En novembre, le Pavillon Populaire ouvre le second chapitre de son cycle d’expositions consacré aux liens qui unissent la photographie et les questions environnementales, entre l’écologique et l’art.

Chacun s’accorde désormais sur le fait que l’eau devient la problématique écologique majeure, autant par sa raréfaction que par l’altération de sa qualité, compromise par les pollutions envahissantes. Les deux photographes contemporains que présentent le Pavillon Populaire, Edward Burtynsky et Andreas Müller-Pohle, conduisent leur travail d’observation et de mise en accusation autour de l’élément liquide, celui que le philosophe Gaston Bachelard désignait comme le plus vital et le plus poétique.
Des cliches au fil de l’eau
Si le canadien Edward Burtynsky, dont l’oeuvre fut présentée cet été, documente les déprédations subies par nos grands territoires liquides à l’échelle planétaire, avec l’aide technologique numérique la plus complète et la plus neuve, digne des superproductions cinématographiques, l’allemand Andreas Müller-Pohle entreprend quant à lui, à l’échelle bien plus modeste d’un photographe isolé, une singulière odyssée visuelle au coeur même des eaux nourricières européennes (le fleuve Danube), ou de grands décors maritimes enveloppant la mégapole asiatique de Hong Kong.

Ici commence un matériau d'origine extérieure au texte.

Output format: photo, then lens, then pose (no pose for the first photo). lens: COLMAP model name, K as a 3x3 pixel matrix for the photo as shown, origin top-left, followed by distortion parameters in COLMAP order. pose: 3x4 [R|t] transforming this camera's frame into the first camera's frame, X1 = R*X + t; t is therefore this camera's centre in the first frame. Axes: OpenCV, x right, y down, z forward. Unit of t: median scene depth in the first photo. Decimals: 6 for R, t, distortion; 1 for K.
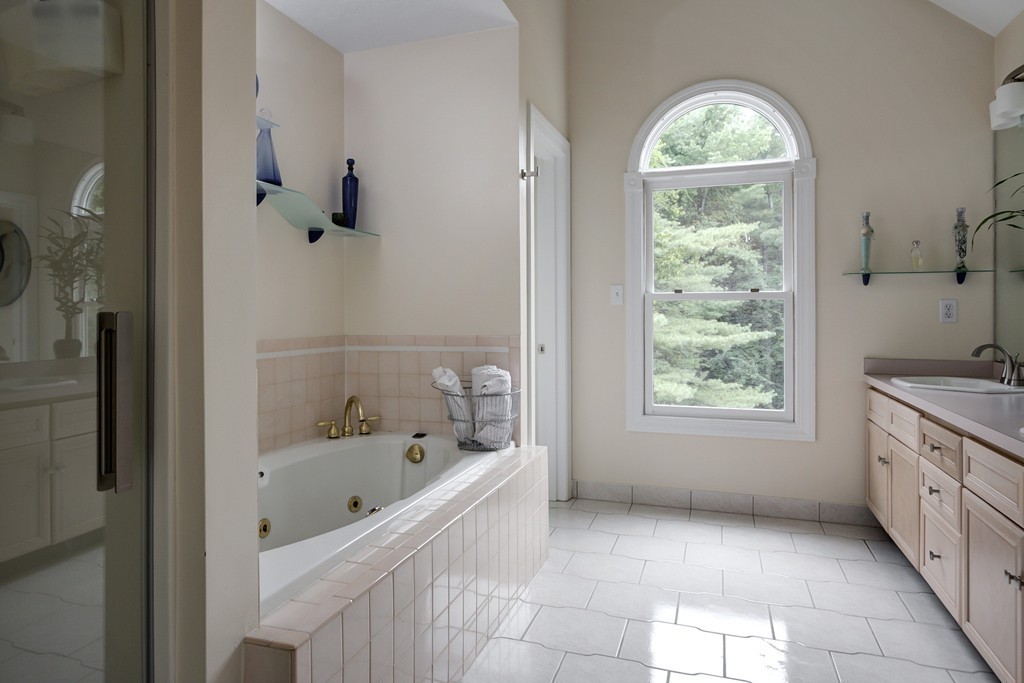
lens RADIAL K [[613.2, 0, 513.3], [0, 613.2, 316.2], [0, 0, 1]] dist [-0.021434, -0.000388]
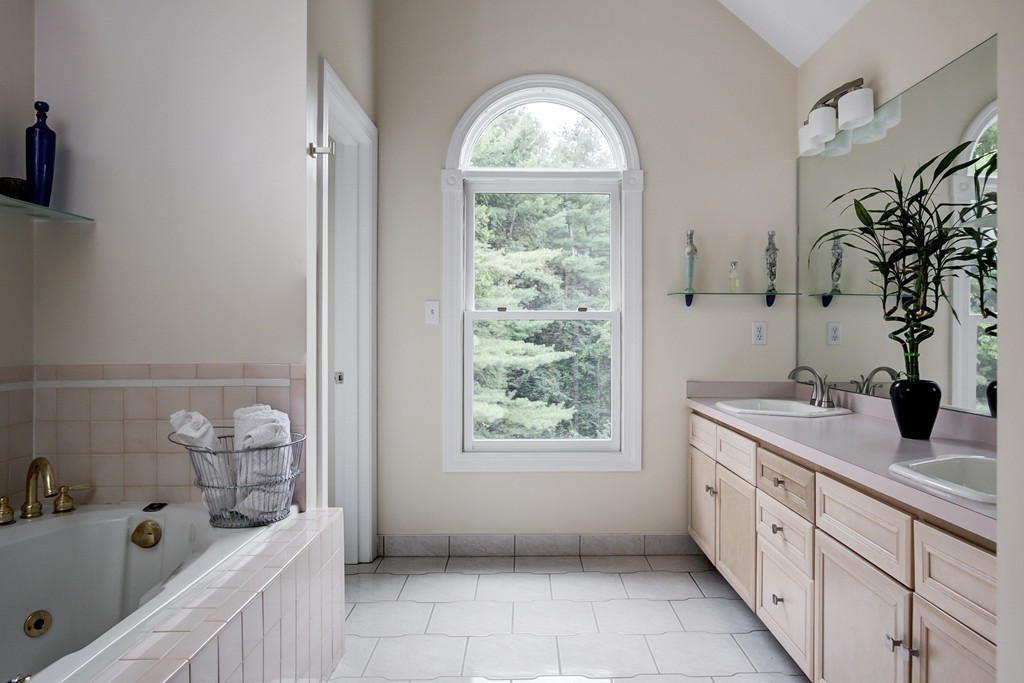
lens RADIAL K [[556.8, 0, 498.6], [0, 556.8, 329.2], [0, 0, 1]] dist [-0.005124, 0.000522]
pose [[0.956005, 0.006745, 0.293273, 0.032405], [-0.002900, 0.999904, -0.013543, -0.001366], [-0.293336, 0.012097, 0.955933, 0.248943]]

Au travers de plusieurs séries d’images associant potentiel poétique et point de vue critique, le photographe propose un véritable « road movie » au fil des eaux, lyrique et rêveur, mais sans artifice. Autour du motif de la ligne de flottaison, Andreas Müller-Pohle propose une expérience visuelle sur les paysages aquatiques en mouvement, évoquant leur fécondité comme les menaces qui la cernent.